At first glance, it looked real, but the scenario playing out this week was not an operation against the Islamic State group but a military exercise. The “militants” were Iraqi soldiers, and the guns were firing blanks.
The exercise was the final day in the drill of the 2,000-strong Iraqi brigade, the latest group to receive combat training from Australian, New Zealand, and Singaporean coalition forces at the sprawling Taji military base, north of Baghdad. It’s known as Task Group Taji 8 and the maneuver displayed some of the tactics drilled into the brigade during the eight-week course.
Since before last month’s final territorial defeat the Islamic State group in Syria, when the militants lost the last pocket of their so-called caliphate to coalition-backed forces, the U.S.-led international coalition has been training Iraqi forces to secure the country against lingering threats posed by cells of Daesh — the Arabic name for IS — operating in the countryside.

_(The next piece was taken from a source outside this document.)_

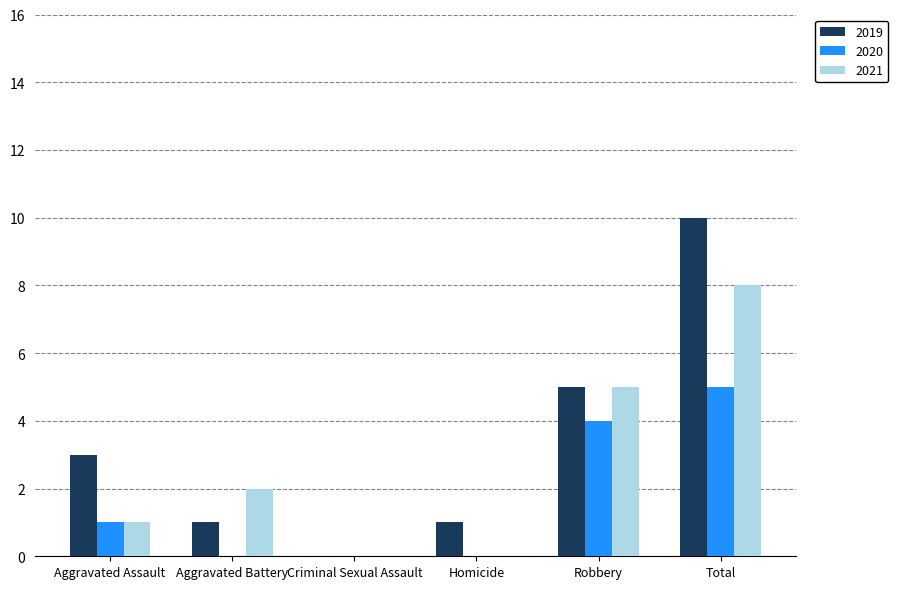

Which series has the widest spread of values?

2019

“While the physical caliphate of Daesh has been defeated, Daesh is still in insurgency mode at this stage,” said Col. Jason Groat, commander the Task Group Taji 8 force drilling the Iraqi army. He used the Arabic acronym for IS, which
The IS at its height in the summer of 2014 , commanded a pseudo-state that stretched across a third of both Syria and Iraq and included Mosul, Iraq’s third-largest city. Today, the group is a shadow of what it once was — IS no longer holds any urban areas on congruous stretch of territory but still mounts kidnappings, ambushes and assassinations in rural Iraq.
“Our job is to keep the Iraqi security forces trained up to speed and make sure they can defeat Daesh whatever phase of the war they happen to be in,” Groat added.
Training the Iraqi army is a core objective of the coalition. Poorly trained and equipped, underfunded, and corrupted in the decade after the 2003 U.S.-led invasion of Iraq, the army disintegrated in the face of IS sweeping advance.
It was then that the Iraqi parliament voted to invite international forces back into the country, to turn the tide in the war against IS.
But with IS defeated, the talk in Baghdad has again turned to whether foreign forces should stay. There are currently about 5,200 U.S. troops supporting Iraqi operations in mop up operations in the countryside.
If they are ordered out, the training by the 340-strong Task Group Taji 8 could be a collateral casualty. The group has trained 44,000 Iraqi soldiers since 2015.
Col. Groat says his men will continue training Iraqi forces as long as the Iraqi government wants them to.
“We’ll be here until the job is done,” he said.